Il giorno dopo il terremoto del referendum sulla Brexit, la pressione su Londra continua a salire. La Scozia ha accelerato le sue richieste di avviare “subito i colloqui” con l’Unione europea per proteggere “il suo posto in Europa“, ricordando che “un secondo referendum per l’indipendenza scozzese da Londra è altamente probabile“. Più di un milione di persone ha firmato intanto, in un solo giorno, una petizione online per chiedere che sia indetto un secondo referendum sulla Brexit. Intanto, sono iniziate le riunioni dei leader europei per discutere del ‘sisma’ che la consultazione causata dal premier David Cameron ha causato nell’Ue. I ministri degli Esteri dei Paesi fondatori dell’Ue si sono incontrati a Berlino e i messaggi del francese Jean-Marc Ayrault e del tedesco Frank-Walter Steinmeier hanno fatto eco all’appello del presidente della Commissione europea, Jean-Claude Juncker: i negoziati per l’uscita devono iniziare subito. I colloqui proseguiranno, mentre stasera il premier Matteo Renzi sarà a Parigi per incontrare il presidente François Hollande e martedì e mercoledì la questione sarà discussa al Consiglio europeo. Nel secondo giorno, il vertice sarà per la prima volta a 27.

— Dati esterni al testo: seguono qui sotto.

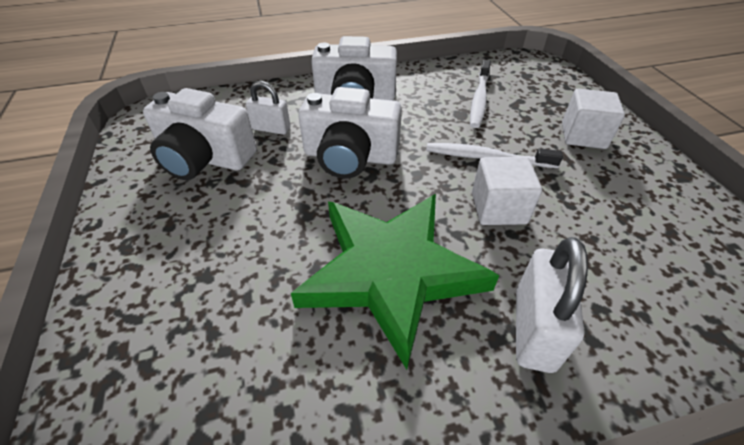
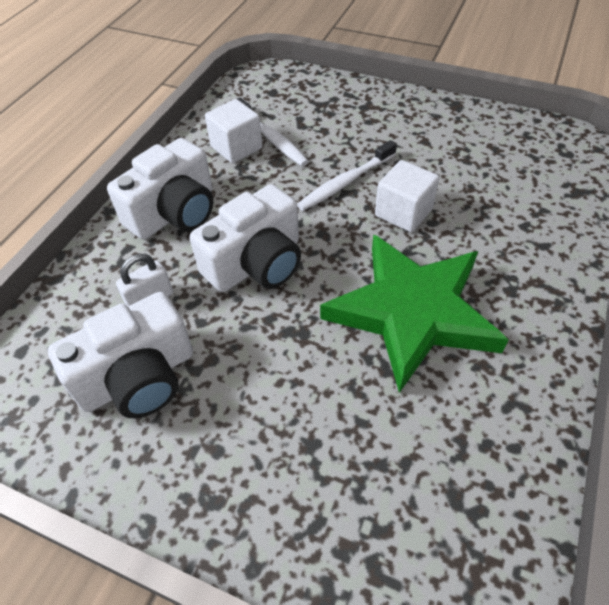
camera: 50 degrees left, 5 degrees up
(533, 329) = (517, 267): white padlock -> none
(583, 135) = (375, 118): white cube -> white cube (236, 147)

BRITANNICI CHIEDONO NUOVO REFERENDUM. La petizione popolare aperta ieri e rivolta al Parlamento britannico perché sia convocato un secondo referendum ha raccolto oltre 1,5 milioni di firme, dopo che ieri la pagina web della Camera dei comuni si era bloccata per l’alto numero di accessi. La proposta, pubblicata da un cittadino che si è identificato come William Oliver Healey, chiede ai deputati “l’applicazione di una norma per cui, se il voto a favore di uscire o restare è al di sotto del 60%, con partecipazione minore del 75%, dovrebbe convocarsi un altro referendum“. In un messaggio sulla pagina online, il Parlamento si impegna a ‘valutare’ se discutere la questione posta dalla petizione (perché ciò accada, la soglia è di 100mila firme). La commissione sulle petizioni si riunirà martedì prossimo. E in parallelo, oltre 110mila persone hanno firmato un’altra petizione su Change.org, chiedendo al sindaco di Londra Sadiq Khan di dichiarare l’indipendenza dalla capitale dal Regno Unito e di chiedere l’ingresso nell’Ue.
FONDATORI A BERLINO: LA SPINTA SUI NEGOZIATI. I tempi dell’uscita del Regno Unito dall’Ue sono legati ai negoziati con Bruxelles e gli Stati membri, come previsto dall’articolo 50 del Trattato di Lisbona, che regola il recesso dal blocco. Un territorio inesplorato, perché la clausola di recesso sinora non è mai stata utilizzata. Cameron ieri ha annunciato le dimissioni a ottobre, con l’intenzione di lasciare al suo successore l’incarico di invocare la clausola di recesso. I negoziati “devono iniziare subito“, “c’è urgenza perché in gioco ci sono gli interessi dei britannici e degli europei“, ha detto il francese Ayrault a Berlino. La “responsabilità è di Cameron“, ha aggiunto, che deve dare il via ai colloqui e assumersi la responsabilità delle conseguenze della convocazione del referendum. Steinmeier ha ribadito: il processo di uscita “deve essere avviato il più presto possibile, per poterci poi concentrare sul futuro dell’Europa“. L’italiano Gentiloni ha sottolineato invece che “una delle risposte che gli europei aspettano, e le aspettano per dare una prospettiva al futuro dell’Europa, riguarda la capacità di politiche comuni sull’immigrazione“, su cui Roma si aspetta “decisioni importanti nel prossimo Consiglio europeo“. In una intervista alla tv tedesca Ard, Juncker aveva chiesto l’avvio immediato dei negoziati e sottolineato: ”Non è un divorzio amichevole, ma dopotutto non è stata esattamente una affiatata storia d’amore“.